AB 150 – California’s Passthrough Entity Elective Tax (SALT Cap Workaround)

In July 2021, Governor Gavin Newson signed AB 150, which includes a State and Local Tax (SALT) cap workaround. The effect of this legislation is that qualified entities can elect to pay tax to California so that the entity can take the deduction and reduce federal taxable income. As a result, the individual taxpayer enjoys a lower taxable income on Form 1040 and then settles up on a California return. Taxpayers capped at $10,000 of SALT deduction on Form 1040 Schedule A will appreciate this workaround.

For tax years 2021 through 2025, a qualified partnership, S Corporation, or LLC taxed as a partnership or S Corporation that is operating in California and filing a California tax return may make an election to pay a passthrough entity elective tax equal to 9.3% of its qualified net income.

How the AB 150 SALT CAP Workaround helps

The partner or shareholder reports the net income on the California return, which does not include that tax payment, and will also receive a California credit equal to the partners/shareholder’s allocation of the 9.3% elective entity tax paid by the entity. Since the entity took the deduction for the California tax paid, this reduces the AGI to the K-1 recipient rather than having a SALT deduction on Schedule A, which is subject to the $10,000 SALT deduction limit. Therefore, on Form 1040, the pass-through income is reduced by the amount of the tax paid by the entity.

On the California entity return, the state tax deducted on the federal return will be an addback to arrive at California K-1 income. Still, the K-1 recipient will receive a tax credit equal to their pro-rata amount of the 9.3% entity tax.

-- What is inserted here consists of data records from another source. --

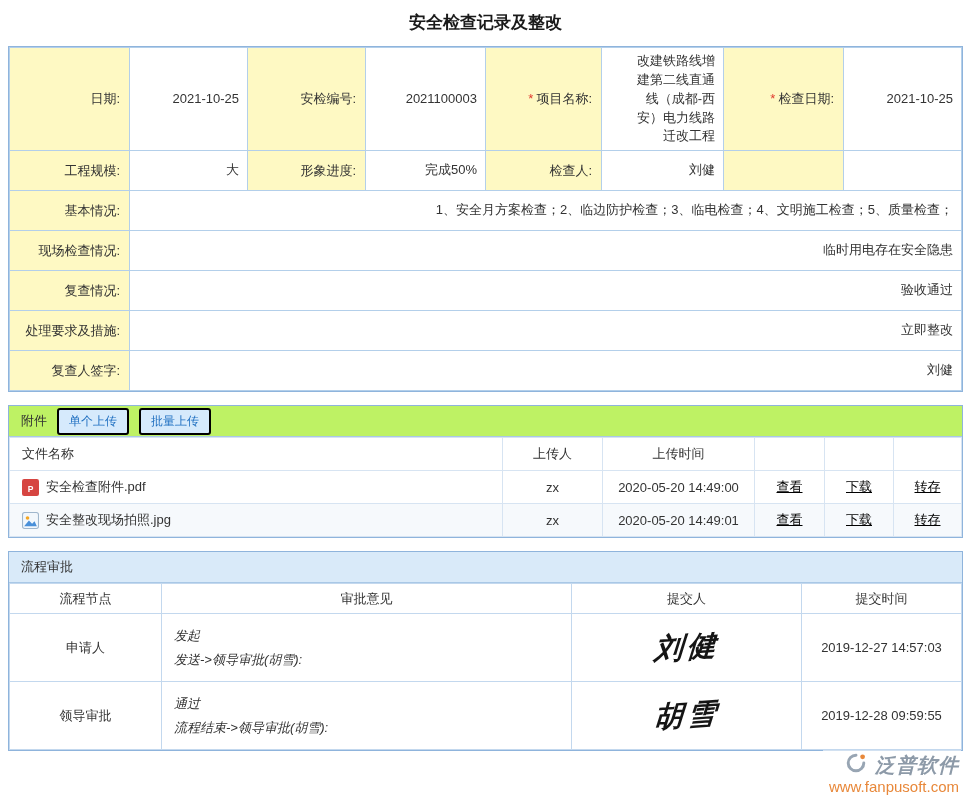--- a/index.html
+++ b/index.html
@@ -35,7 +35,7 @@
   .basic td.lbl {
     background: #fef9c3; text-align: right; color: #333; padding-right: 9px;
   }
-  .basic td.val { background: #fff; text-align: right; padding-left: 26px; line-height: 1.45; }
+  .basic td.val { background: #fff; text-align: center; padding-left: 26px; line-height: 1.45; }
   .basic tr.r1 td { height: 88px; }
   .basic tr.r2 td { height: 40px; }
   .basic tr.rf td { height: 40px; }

Example of AB 150 SALT Cap workaround in action

Betty Bison, LLC, is a multi-member LLC taxed as a partnership in California. The LLC has a qualified net income of $200,000. Betty has a 50% interest, and her other partner holds the remaining 50% interest. Both partners qualify and make the election; consequently, the partnership pays $23,250 (9.3% * $250,000). The partnership then reports $113,375 (($250,000 - $23,250) * 50%) of net income on each of the two federal K-1s. California returns filed by the partners will report $125,000 of net income from Betty Bison, LLC ($113,375 federal net income + $11,625 elective passthrough entity tax paid to California) and a credit of $11,625 against their individual California income tax.